腐った鬼の断末魔は、トドメの破壊力に反比例するかのように短いものだった。
●
「…………次、だ…」
ディアボロだったモノの、原形を留めていない頭部を、炬鳥介が踏みにじる。
「もう怯えなくてもいいのよ。私の血となり肉となって共に楽しみましょう」
ディアボロの死体へ、クレールが妖艶に微笑みかける。
「んふ、この瘤には手を焼いたわねぇ」
オフィリアが、ディアボロが抱えていた爆弾にも劣らぬビッグバストを揺らしながら、ふう、と息を吐く。

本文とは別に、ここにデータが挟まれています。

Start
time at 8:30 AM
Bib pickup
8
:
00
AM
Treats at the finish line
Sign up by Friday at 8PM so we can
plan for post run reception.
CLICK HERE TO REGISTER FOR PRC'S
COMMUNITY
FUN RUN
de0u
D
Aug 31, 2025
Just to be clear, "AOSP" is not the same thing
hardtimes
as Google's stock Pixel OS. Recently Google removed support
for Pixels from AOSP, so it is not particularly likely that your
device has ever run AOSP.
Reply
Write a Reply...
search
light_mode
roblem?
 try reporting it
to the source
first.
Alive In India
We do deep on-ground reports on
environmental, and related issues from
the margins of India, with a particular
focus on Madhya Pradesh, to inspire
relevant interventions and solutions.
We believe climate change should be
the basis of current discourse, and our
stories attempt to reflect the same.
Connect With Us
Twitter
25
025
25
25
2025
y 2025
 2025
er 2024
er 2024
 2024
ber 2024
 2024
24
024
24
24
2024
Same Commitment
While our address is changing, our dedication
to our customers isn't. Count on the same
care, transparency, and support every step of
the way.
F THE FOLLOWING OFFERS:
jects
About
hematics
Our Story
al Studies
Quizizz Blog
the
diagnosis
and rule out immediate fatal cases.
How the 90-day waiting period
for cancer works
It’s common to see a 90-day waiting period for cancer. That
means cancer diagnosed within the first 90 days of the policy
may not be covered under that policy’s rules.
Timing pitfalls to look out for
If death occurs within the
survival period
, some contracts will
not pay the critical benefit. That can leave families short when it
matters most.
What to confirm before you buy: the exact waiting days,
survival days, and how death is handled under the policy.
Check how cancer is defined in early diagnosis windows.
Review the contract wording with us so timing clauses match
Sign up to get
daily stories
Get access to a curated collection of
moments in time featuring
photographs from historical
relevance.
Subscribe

「毒にも参ったよね。効果もそうだけど、臭いがきついんだもの」
未だ微かに毒の空気を生み出しているディアボロの体を、ユリアが機械剣でつんつん、とつつく。
「んふふ、早くシャワーでも浴びたいわねぇ」
「賛成!」
盛り上がるユリアとオフィリア。
その様子に、クレールは嬉しそうに笑みを漏らした。
「うふふっ、こっちに来ても何だか変わらない雰囲気ね」
「こっち? あぁ、学園でも悪魔をちょくちょく見かけるしね」
「んふっ、何だかいい感じよねぇ?」
「そうね。あ、でも、アレを奪えないのはちょっと残念」
「いくら残念だからって、誘惑に負けたら駄目よ?」
「あはは、わかってるよ」
もし信頼を破るような事があれば、今居る場所は途端に敵地に変わるのだ。
「……っ」
「あ、あ、目を覚まされましたか。よかったです」
渚の治療が功を奏したのか、玲治は自力で上体を起こした。
そして、見た。
悪魔のような男が、ディアボロの死体をゴミ屑のように踏みにじるのを。
女悪魔たちが、その行いに眉をひそめるどころか、死体の傍で故郷トークに花を咲かせている。
ここが魔界かと見紛うばかりの光景だ。
玲治は、頭がくらくらしてくるのを感じた。
「こうしてみると、人も悪魔も対して変わらないのかもしれないな」
「はい?」
「いや、なんでも」
喩えそうだとしても、それが全てではないはずだ――人も魔も…きっと天も。
「ふぅ、神経使う戦闘だったな……お陰で肩が凝って仕方ない。」
玲治は、工場の中から視線を空へと移す。
そして、大きく息を吸った。
毒混じりじゃない空気は美味しかった。